Joseph and the “Other” Christmas Story

December 23, 2013

In this morning’s gospel, we get the “other” Christmas story. As you all know, the story of the birth of Jesus is told in two of the gospels – Luke and Matthew. And in our minds, we often sort of combine them into one. We have nativity scenes with angels and shepherd and magi. But of course, Matthew is the one with the magi and no shepherds; Luke has shepherds but no magi. So in our celebrations, we sort of squash them together, but there are two different stories, and they each reveal a different aspect of the mystery of Christ’s birth.
This morning, we hear the story of Jesus’ nativity from Joseph’s perspective. Joseph is a somewhat unusual as a figure of Advent, but in this story we can see a pattern of preparation. Joseph goes from confusion, to trust, to enlightenment. And if we can open it up a bit, the story is actually full of a great deal of tension and risk. As I’ve mentioned before, Matthew’s gospel focuses on Jesus as the fulfillment of the Hebrew prophets, so his gospel more often uses aspects of Jewish religious life. That is especially true in this morning’s passage.

In the practice of the time, marriage had two steps. The first was the betrothal, and this established the legal partnership. Once you were betrothed, you were actually husband and wife legally. It was not unusual at the time for marriage to be arranged for people as young as thirteen. However, then the parties would wait for a few years to complete the marriage ceremony. During the interval, there was always a risk that something would go wrong. If the wife got pregnant before the marriage, then there were severe penalties under the law.

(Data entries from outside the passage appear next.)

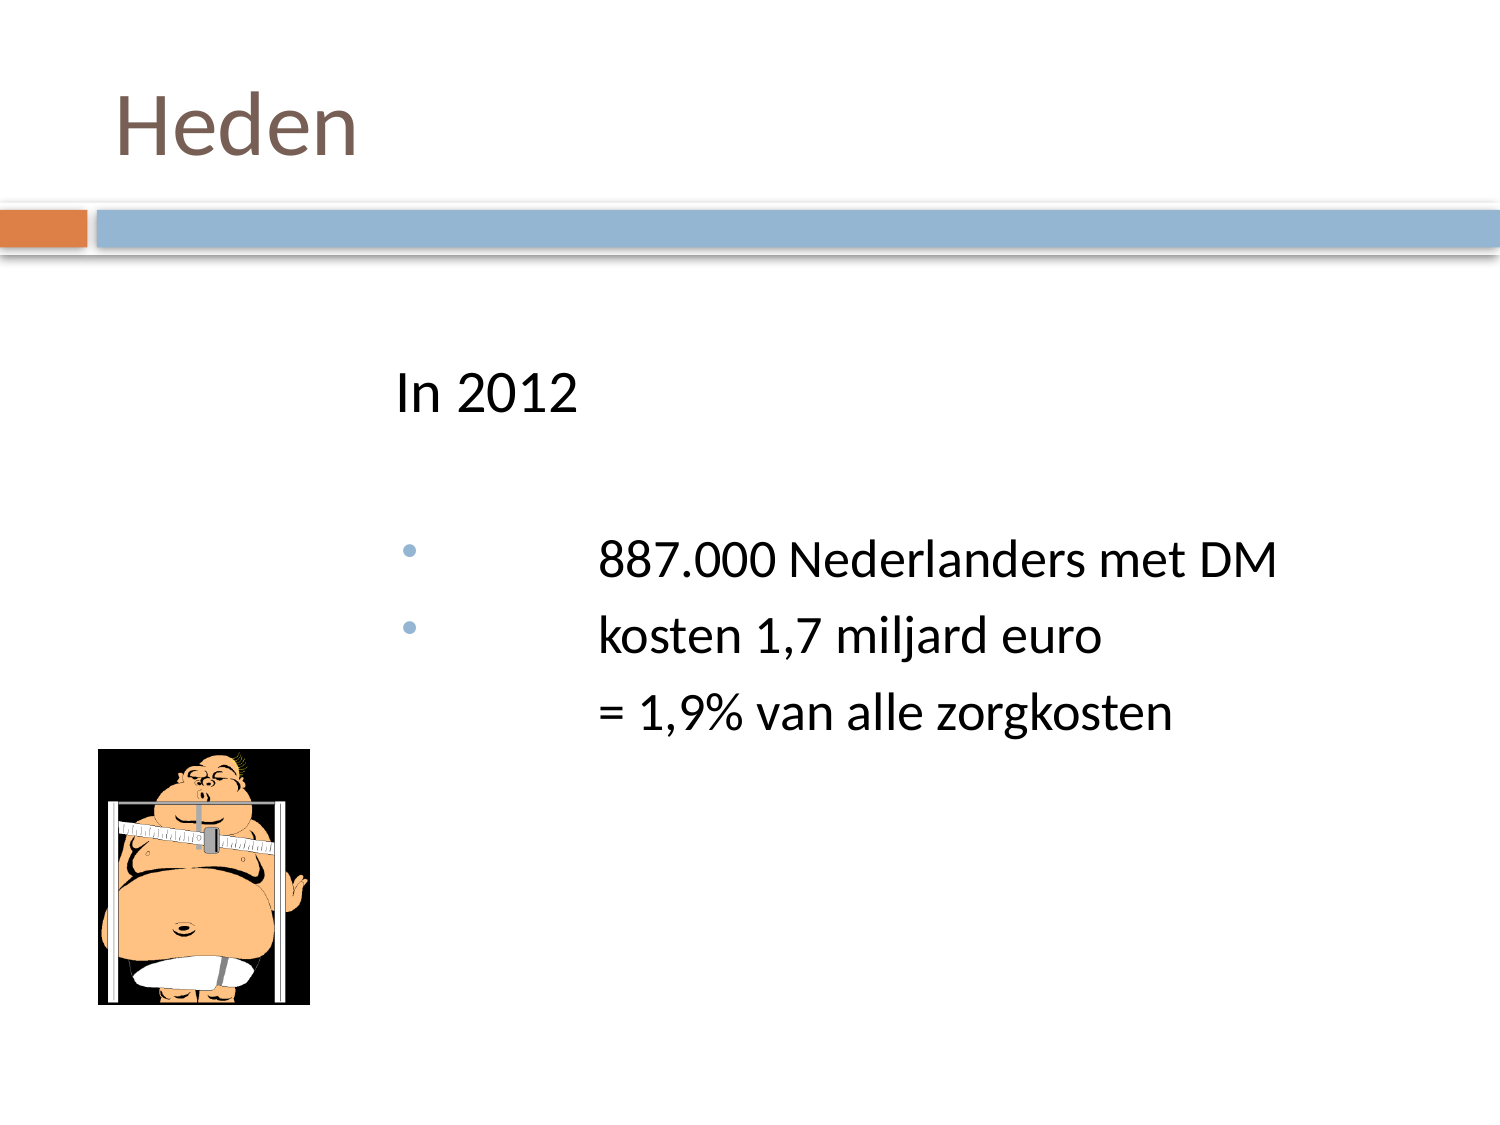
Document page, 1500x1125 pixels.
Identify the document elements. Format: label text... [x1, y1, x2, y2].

title Heden [99, 37, 1438, 201]
list In 2012 887.000 Nederlanders met DM kosten 1,7 miljard euro = 1,9% van alle zorgkosten [327, 257, 1430, 1009]
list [98, 749, 311, 1006]
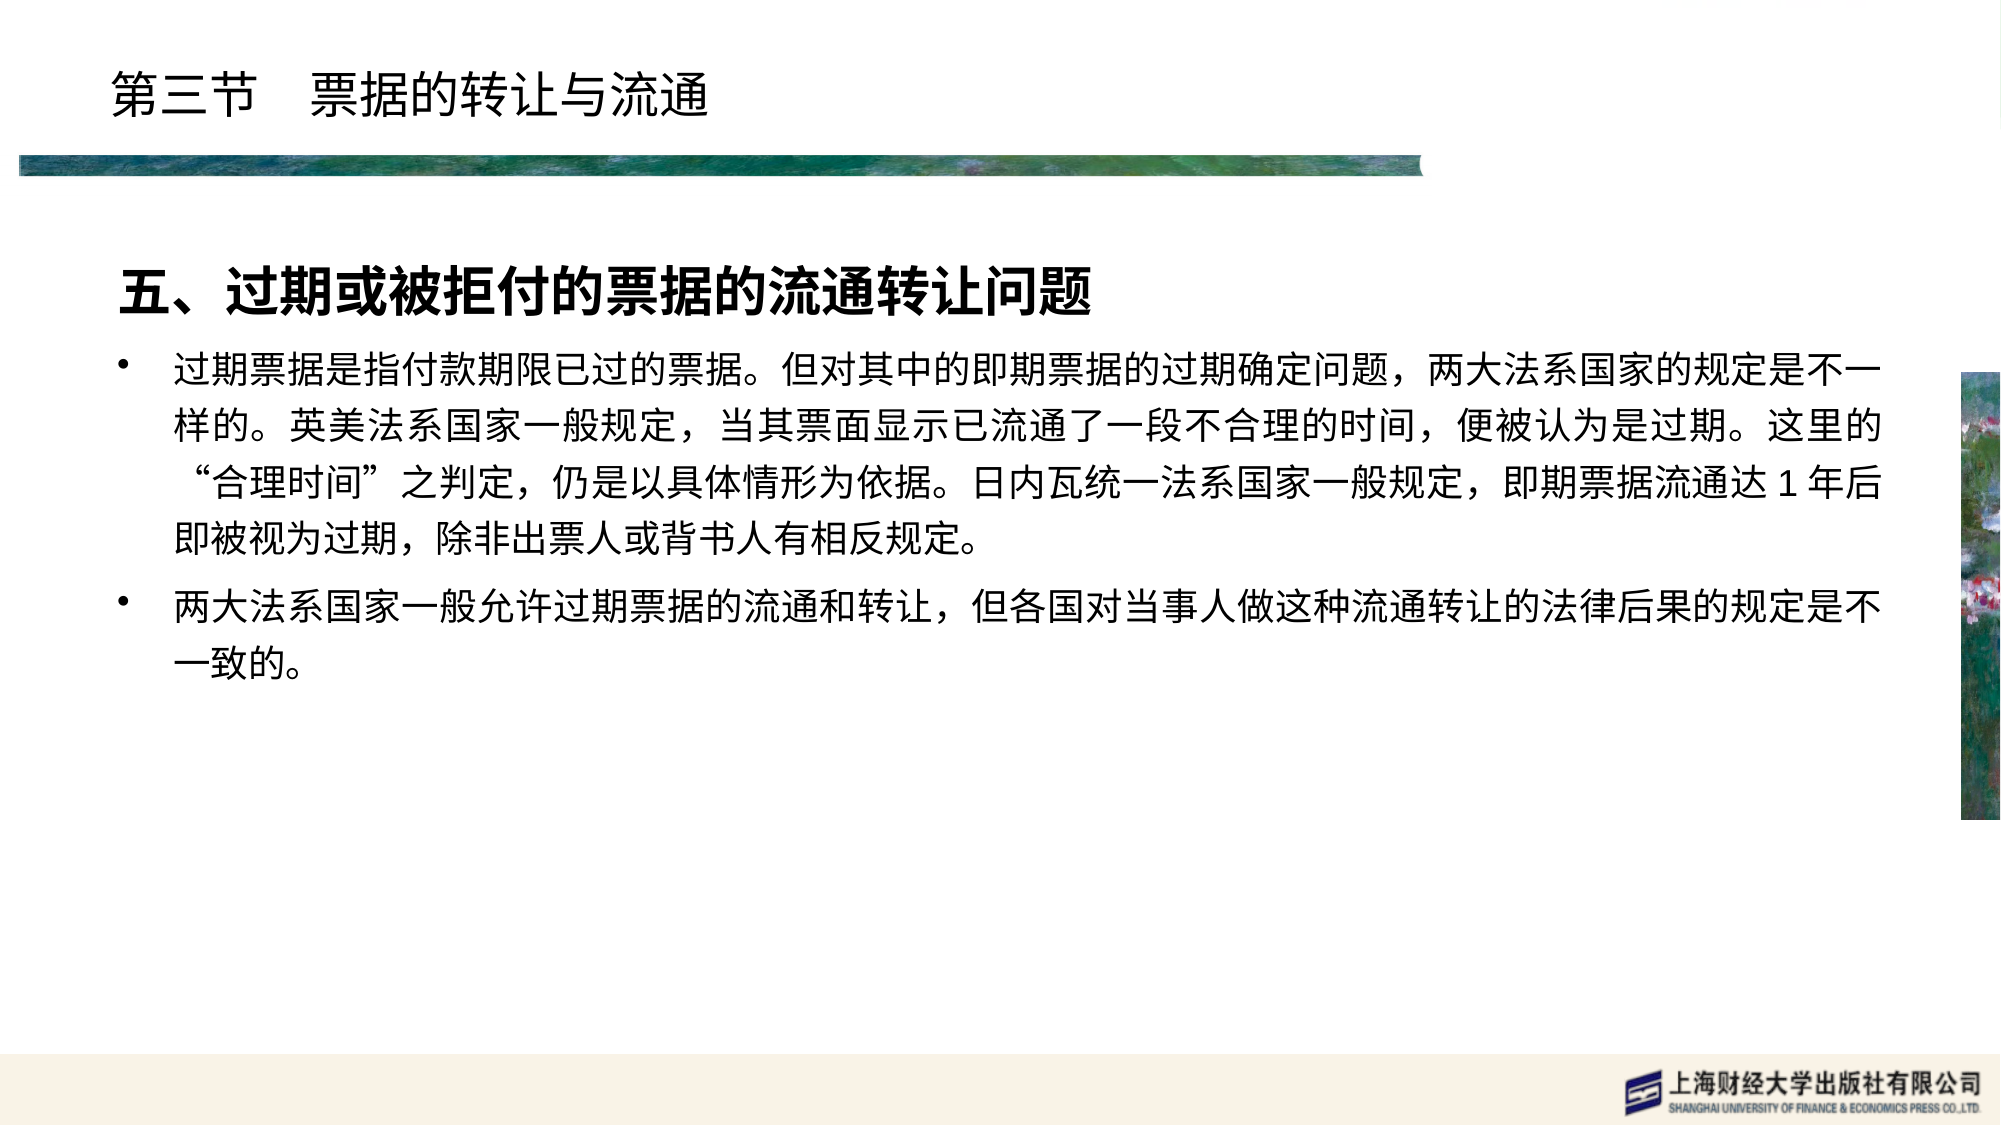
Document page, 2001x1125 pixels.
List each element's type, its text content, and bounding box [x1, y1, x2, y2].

picture [0, 0, 2001, 1125]
title 第三节 票据的转让与流通 [94, 42, 1451, 146]
list 五、过期或被拒付的票据的流通转让问题 过期票据是指付款期限已过的票据。但对其中的即期票据的过期确定问题，两大法系国家的规定是不一样的。英美法系国家一般规定，当其票面显示已流通了一段不合理的时间，便被认为是过期。这里的“合理时间”之判定，仍是以具体情形为依据。日内瓦统一法系国家一般规定，即期票据流通达1年后即被视为过期，除非出票人或背书人有相反规定。 两大法系国家一般允许过期票据的流通和转让，但各国对当事人做这种流通转让的法律后果的规定是不一致的。 [102, 233, 1898, 1032]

By the time of Mary and Joseph, this law was probably not often applied, but it was still a situation of great shame.
This leads us to one of the more overlooked passages. “Her husband Joseph, being a righteous man and unwilling to expose her to public disgrace, planned to dismiss her quietly.” We often combine these two characteristics – Joseph is a righteous man and unwilling to disgrace her. We think that he doesn’t want to disgrace her because he is righteous. But that’s not right. Being righteous meant that he followed the law, and he was serious about following the law. And the law said that he should make Mary’s pregnancy public. The law demanded that he shame her. The demands of the law were in conflict with the love and mercy of God. Joseph decides to follow a path of mercy and not judgment.

In that moment, God reveals himself to Joseph through the angel in his dream. This is where he is invited to trust. He was already inclined to be merciful, now he is invited to embrace God’s work. As the foster father of the child, he is brought deeply into the process. The angel tells him “She will bear a son, and you are to name him Jesus.” This naming is also really important. Way back in Genesis, Adam participates with God in the creation of the animals by giving the animals their names. And by participating with God, Adam assumes responsibility as steward over God’s creation. By naming the child, Joseph takes a role in his nativity and accepts responsibility as steward over God’s own Son.

In most reflections on the Christmas stories, we focus on Mary’s reaction – and that’s a very good thing. We could do a lot worse than emulating Our Lady. But this morning, we get another window into those closest to Jesus. We reflect on Joseph, a good father who struggles to trust God and to do what is right. Joseph reads his Bible and he follows the law. But he also sees the God of love and mercy behind the rules and the law, and he tries to be faithful to God’s mission. Once again people emerge in these stories who are not really very different from us. Joseph is confused about what God is asking him to do, and God meets him in that confusion and asks him for trust. Finally, God reveals everything to him.

This is the pattern of Advent. We go about our lives trying to do what is right and we are struggling to trust God. In the middle of our confusion, God meets us and invites us to trust. God is at work bringing all things into redemption. This work began in the manger in Bethlehem, but it is going on today. And just like Joseph was invited into that work, we are invited to be servants of God helping in our own ways to bring Jesus into the world.